WHAT TO PRODUCE. Keep only the lines of the records below that contain the string "reaches", treating uppercase and lowercase letters as different.

(Records from a data source)
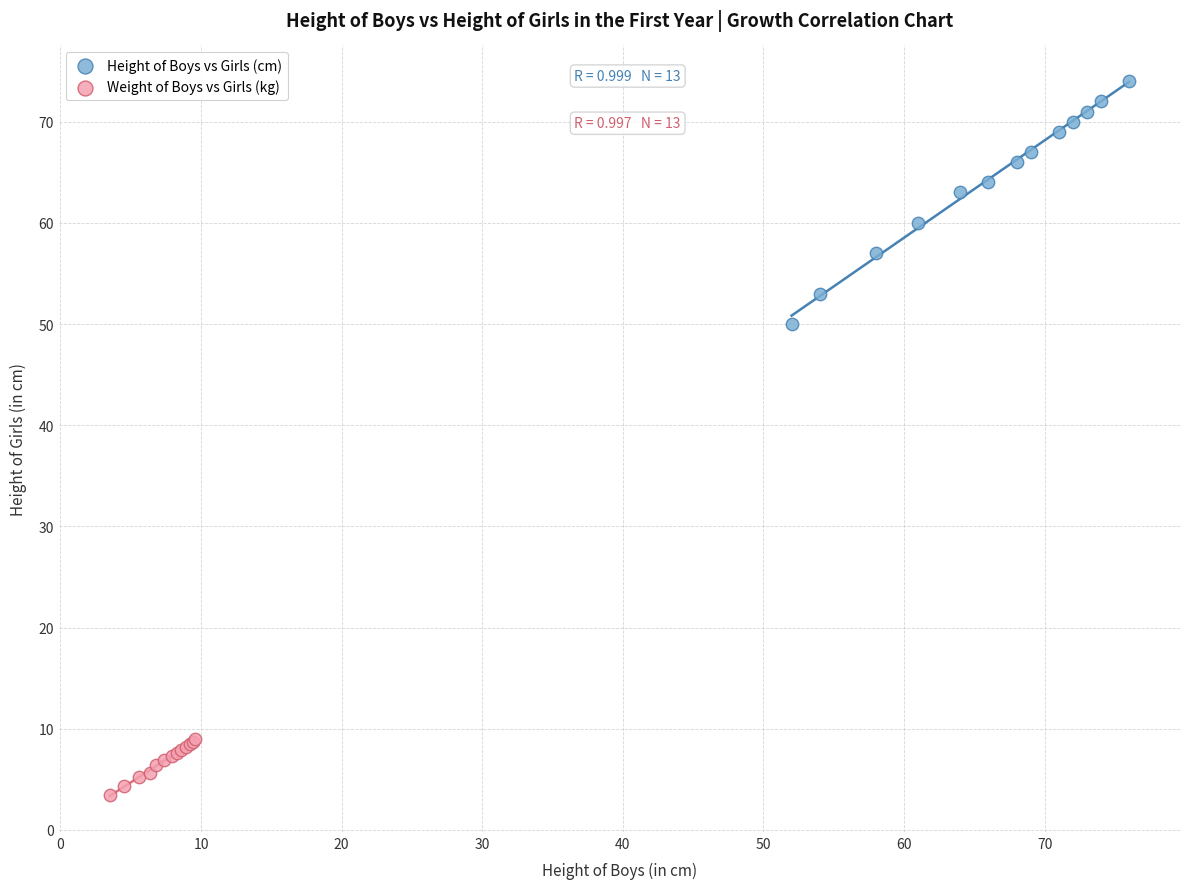

Which series reaches the maximum Y coordinate?

Height of Boys vs Girls (cm)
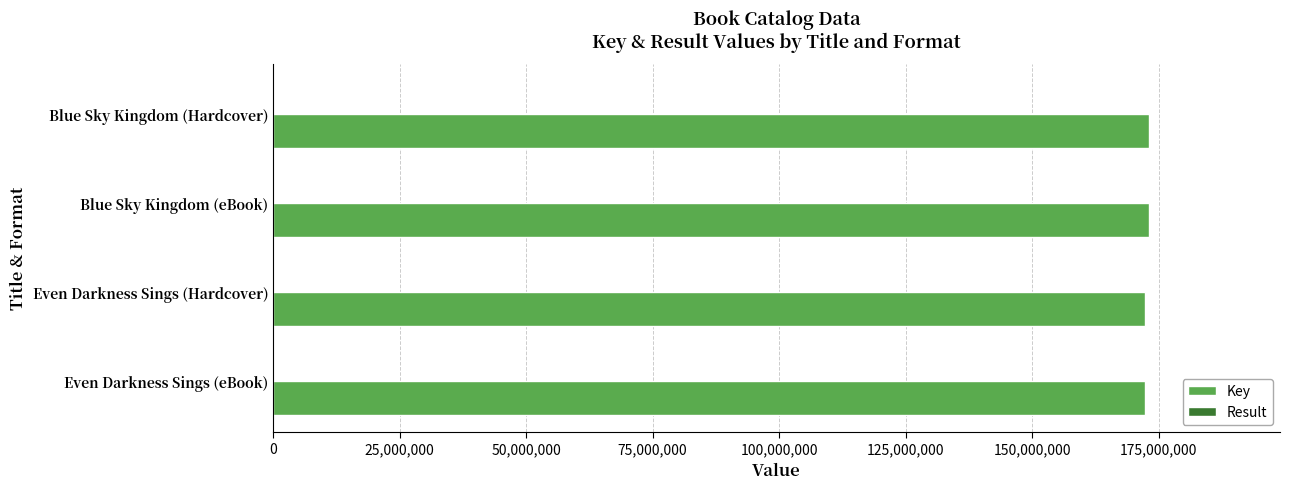

True or false: Key has a value of 70430924 at Even Darkness Sings (eBook).

False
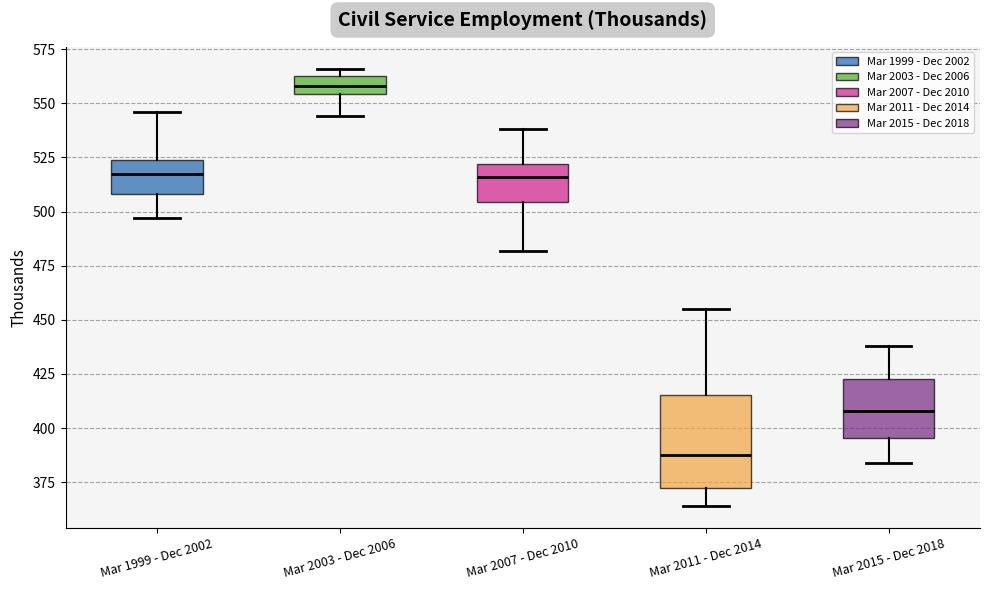

Reading left to right, read every box against the y-axis: the position of its median line, the range the box covers, and the ends of its whiskers. The values are not printed on the chart, so give them approximately, as read against the axis.

Mar 1999 - Dec 2002: median 520, box 510 to 525, whiskers 495 to 545
Mar 2003 - Dec 2006: median 560, box 555 to 565, whiskers 545 to 565 (just above the box's upper edge)
Mar 2007 - Dec 2010: median 515, box 505 to 520, whiskers 480 to 540
Mar 2011 - Dec 2014: median 390, box 375 to 415, whiskers 365 to 455
Mar 2015 - Dec 2018: median 410, box 395 to 425, whiskers 385 to 440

RESPONSE TO THIS EXERCISE.
Which series reaches the maximum Y coordinate?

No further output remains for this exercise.